US Tariffs versus Germany’s Neo-Mercantilist Model
US is the biggest absorber of global surpluses
US President Donald Trump announced the introduction of high tariffs Wednesday evening. The steep “reciprocal” tariffs on a range of trading partners are likely to place a heavy burden on American consumers and start to impact global economic activity and inflation.
And there is no place to hide: even the uninhabited Heard and McDonald Islands get a 10% tariff.
JPMorgan Chase said it expects US economy to fall into a recession this year after accounting for the likely impact of tariffs announced this week by the White House.

Yet Trump Administration’s policy measures only considers trade in goods, while ignoring trade services.
Furthermore, regardless of how the majority of mainstream-economists comment on the new tariff policy and the somewhat unusual formula used for it, one important, if not the most important, point stands out throughout the White House fact sheet:
«Countries including China, Germany, Japan, and South Korea have pursued policies that suppress the domestic consumption power of their own citizens to artificially boost the competitiveness of their export products. Such policies include regressive tax systems, low or unenforced penalties for environmental degradation, and policies intended to suppress worker wages relative to productivity.»
Yes, it is of the utmost importance to remember that in a long essay (2005) that is still well worth reading, Heiner Flassbeck pointed out how German wage policy was undermining the European Monetary Union (EMU) at that time in order to increase its own competitiveness at the expense of the other EMU member countries.
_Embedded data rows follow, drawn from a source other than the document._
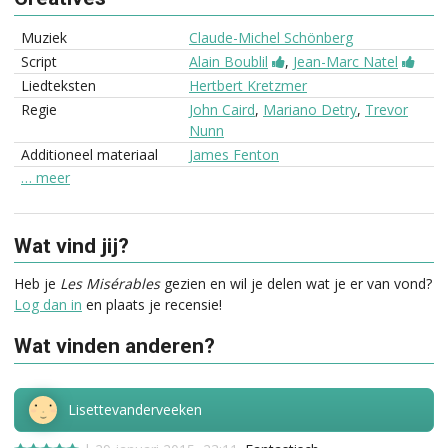
Muziek
Claude-Michel Schönberg
Script
Alain Boublil
,
Jean-Marc Natel
Liedteksten
Hertbert Kretzmer
Regie
John Caird
,
Mariano Detry
,
Trevor
Nunn
Additioneel materiaal
James Fenton
… meer
Wat vind jij?
Heb je
Les Misérables
gezien en wil je delen wat je er van vond?
Log dan in
en plaats je recensie!
Wat vinden anderen?
Lisettevanderveeken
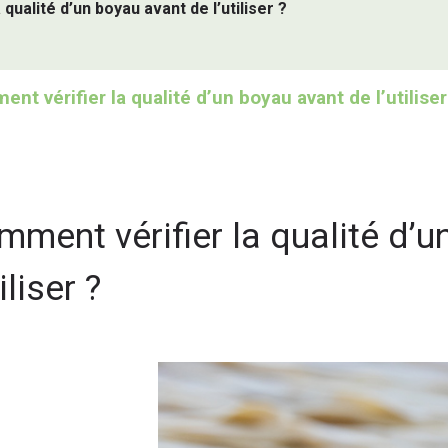
qualité d’un boyau avant de l’utiliser ?
nt vérifier la qualité d’un boyau avant de l’utiliser
mment vérifier la qualité d’
tiliser ?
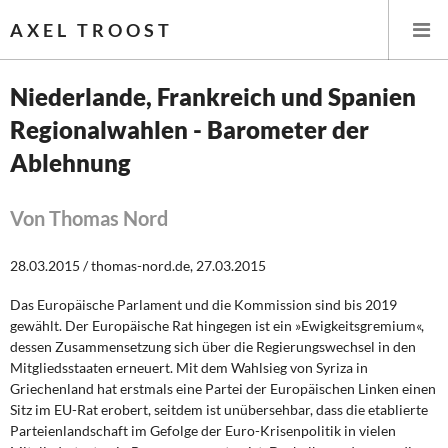
AXEL TROOST
Niederlande, Frankreich und Spanien
Regionalwahlen - Barometer der
Startseite
Ablehnung
Themen
Von Thomas Nord
Leitlinien linker Wirtschafts- und Finanzpolitik
28.03.2015 / thomas-nord.de, 27.03.2015
Wirtschaftspolitik
Das Europäische Parlament und die Kommission sind bis 2019
Steuer- und Finanzpolitik
gewählt. Der Europäische Rat hingegen ist ein »Ewigkeitsgremium«,
dessen Zusammensetzung sich über die Regierungswechsel in den
Öffentliche Infrastruktur und Daseinsvorsorge
Mitgliedsstaaten erneuert. Mit dem Wahlsieg von Syriza in
Griechenland hat erstmals eine Partei der Europäischen Linken einen
Sitz im EU-Rat erobert, seitdem ist unübersehbar, dass die etablierte
Eurokrise und Griechenland
Parteienlandschaft im Gefolge der Euro-Krisenpolitik in vielen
After the introduction (1999) of the euro (*), German economic policy exerted massive political pressure on the trade unions to reduce unit labor costs, which led to a significant improvement in German competitiveness within the just founded EMU.
The situation was worsened by the inability of euro zone member states to resort to devaluation given the specific feature of the euro as a shared currency.
In 2018, attacked by US President Donald Trump, German Chancellor Angela Merkel did defend humongous (**) German current account surplus – (for a while 8% of the GDP) in the following way:
“And of course, the trade surpluses show that our products are in demand. And we naturally want that to remain so in the future.”
The basic tone was that everyone in the euro area should have a surplus. Yet, since the trade surpluses and deficits of all countries must add up to zero, this is obviously not possible. At the aggregate level of the economy, income equals expenditures.
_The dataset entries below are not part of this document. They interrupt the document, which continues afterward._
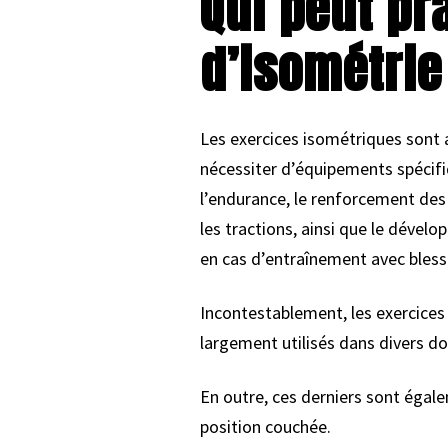
Qui peut pr
d’isométrie
Les exercices isométriques sont 
nécessiter d’équipements spécifi
l’endurance, le renforcement des
les tractions, ainsi que le dével
en cas d’entraînement avec bless
Incontestablement, les exercice
largement utilisés dans divers d
En outre, ces derniers sont égale
position couchée.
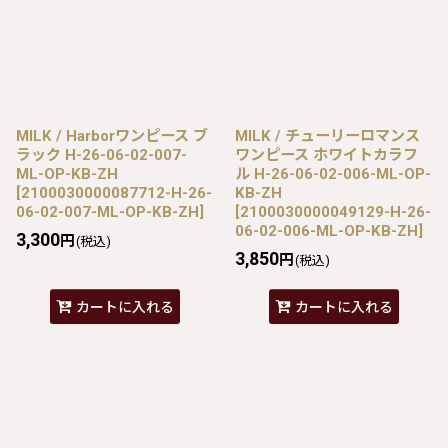
MILK / Harborワンピース ブ
MILK / チューリーロマンス
ラック H-26-06-02-007-
ワンピース ホワイトカラフ
ML-OP-KB-ZH
ル H-26-06-02-006-ML-OP-
[
2100030000087712-H-26-
KB-ZH
06-02-007-ML-OP-KB-ZH
]
[
2100030000049129-H-26-
06-02-006-ML-OP-KB-ZH
]
3,300
円
(税込)
3,850
円
(税込)
カートに入れる
カートに入れる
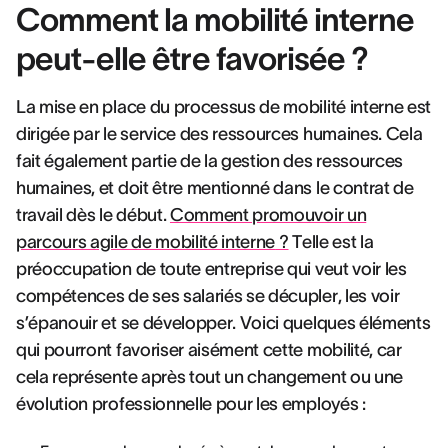
Comment la mobilité interne
peut-elle être favorisée ?
La mise en place du processus de mobilité interne est
dirigée par le service des ressources humaines. Cela
fait également partie de la gestion des ressources
humaines, et doit être mentionné dans le contrat de
travail dès le début.
Comment promouvoir un
parcours agile de mobilité interne
?
Telle est la
préoccupation de toute entreprise qui veut voir les
compétences de ses salariés se décupler, les voir
s’épanouir et se développer. Voici quelques éléments
qui pourront favoriser aisément cette mobilité, car
cela représente après tout un changement ou une
évolution professionnelle pour les employés :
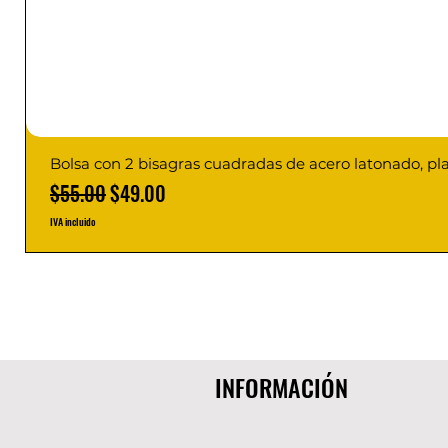
Bolsa con 2 bisagras cuadradas de acero latonado, pl
Precio
Precio de oferta
$55.00
$49.00
IVA incluido
INFORMACIÓN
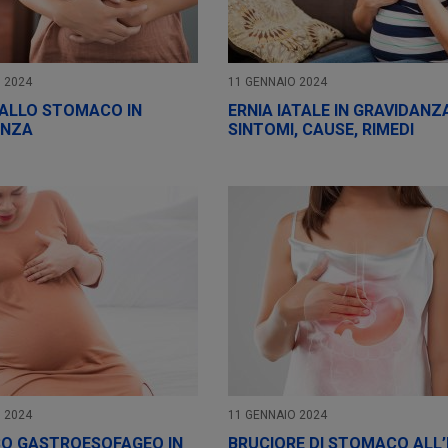
 2024
11 GENNAIO 2024
ALLO STOMACO IN
ERNIA IATALE IN GRAVIDANZ
ANZA
SINTOMI, CAUSE, RIMEDI
 2024
11 GENNAIO 2024
SO GASTROESOFAGEO IN
BRUCIORE DI STOMACO ALL’I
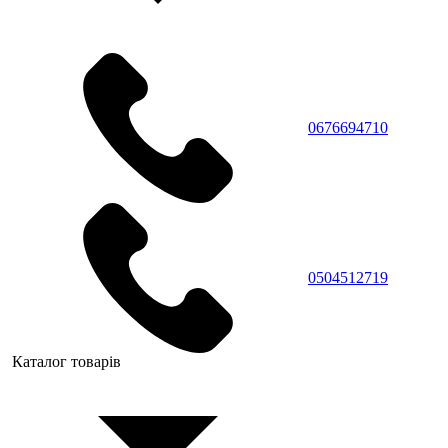
0676694710
0504512719
Каталог товарів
In his recently published excellent book (“Kaputt”), Wolfgang Münchau precisely underlined this simple fact and added that world politics is turning against the German model.
There are certainly several ways to evaluate the US administration's new tariff policy. But this one is certainly not wrong.
The bottom line is that we (nolens volens) now more or less observe Trump’s tariffs versus Germany’s neo-mercantilist export-led industrial model (without wage increases).

(*)
The euro coins and banknotes were introduced on January 1, 2002 and the largest cash changeover in history took place in 12 EU countries.
(**)
Germany has thus also violated EU rules
(a) Germany has violated the mutually agreed inflation target by undermining it through wage cuts.
(b) Article 109 of the Constitution (“Grund Gesetz): “take account of the requirements of macroeconomic equilibrium”
Paragraph 1 of the Stability and Growth Act of 1967:
“The Federal Government and the Länder shall take account of the requirements of macroeconomic equilibrium in their economic and fiscal policy measures”.